Na sexta-feira (22) antes de uma palestra sobre o tema em Natal, direcionada a Policiais Militares, Corpo de Bombeiros e convidados, o major conversou com a TRIBUNA DO NORTE.

O senhor é idealizador  do curso de Abordagem Técnica a Tentativas de Suicídio. Qual o objetivo desse curso?

O objetivo é formar as pessoas para que elas realizem o atendimento à tentativa de suicídio de uma forma humanizada. Nós temos viajado pelo Brasil divulgando essa técnica. Hoje, 19 Estados já replicam a técnica e um deles é o RN. As primeiras linhas da metodologia começaram a ser escritas a partir de 2005, mas só 10 anos depois, em 2015, ela nasce como técnica em São Paulo. Aqui  no Rio Grande do Norte ela é aplicada por alguns oficiais. Um deles é o major [Cristiano] Couceiro.

Como é feita a abordagem humanizada? Que técnicas são usadas?

Uma pessoa que está tentando suicídio está exposta de forma dilacerada ao olhar da morte. A gente tem que servir como 'cobertor' nesse momento. Isso significa acolher e ter uma escuta compassiva, que faça com que essa pessoa, ao desistir do suicídio, volte à prevenção, com tratamentos terapêuticos, psiquiátricos e que tenha a possibilidade de ter uma vida normal a partir daí. As ocorrências relacionadas a tentativas de suicídio são muito complicadas. Elas exigem muito tempo e preparo do profissional, com técnicas de psicologia, psiquiatria, neurolinguística e linguagem corporal. A gente não pode, como há quinze anos, ir para uma ocorrência de suicídio para distrair e avançar sobre a pessoa para resgatá-la. É preciso convencê-la de que, na verdade, a vida é muito mais importante do que a morte.

Quais os resultados que essa técnica já proporcionou?
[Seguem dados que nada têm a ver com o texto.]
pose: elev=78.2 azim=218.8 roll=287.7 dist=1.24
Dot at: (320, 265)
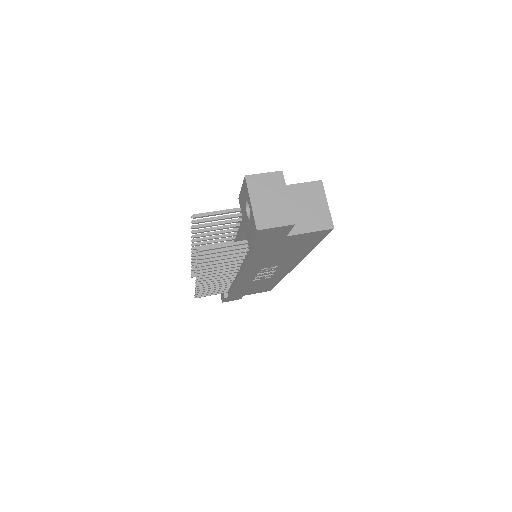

Os resultados que nós temos até aqui são positivos, porque, com essa nova forma de abordagem, o indivíduo é  tratado de maneira mais humanizada.  Isso é bom para o próprio profissional que vai atender à ocorrência, porque não se expõe mais a tantos e desnecessários riscos.  Ele vai respeitar o tempo e o espaço do indivíduo. A gente chama essa pessoa de 'tentante', e não de suicida. Porque eu não posso falar de humanização e chamar uma pessoa de suicida, que é uma palavra muito pesada. Quando eu caracterizo uma pessoa assim, ela passa a ser suicida pelo resto da vida. Nos casos onde a técnica foi empregada houve redução de cerca de 23% no número de mortes no ano passado, no âmbito dos Estados onde a metodologia foi adotada.
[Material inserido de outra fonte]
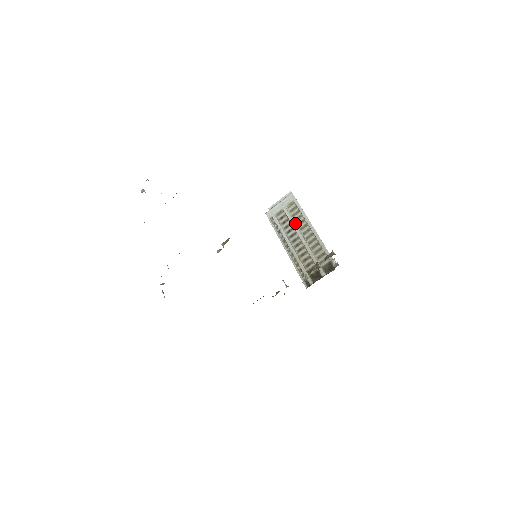
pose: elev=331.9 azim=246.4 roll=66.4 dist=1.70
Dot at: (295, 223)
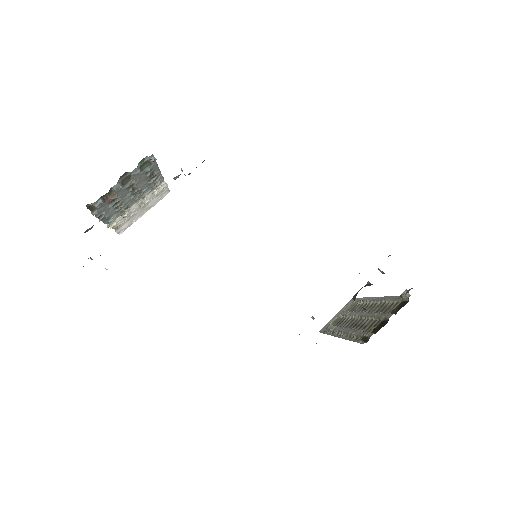
Dot at: (354, 312)
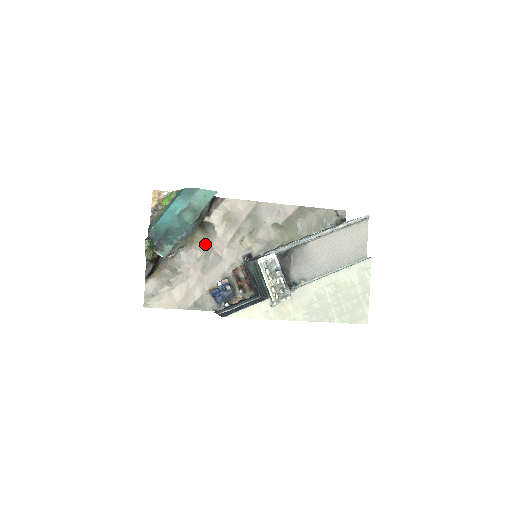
Major, vamos falar um pouco sobre prevenção. O trabalho preventivo é algo que precisa ser enfatizado cada vez mais para que nesses casos de tentativa de suicido, na sua avaliação?

Hoje a prevenção do suicídio é uma área que envolve vários fatores: saúde mental, quebra de preconceito  com tratamentos profissionais, como psiquiatras e psicólogos. Então, a área da prevenção hoje em dia é fundamental.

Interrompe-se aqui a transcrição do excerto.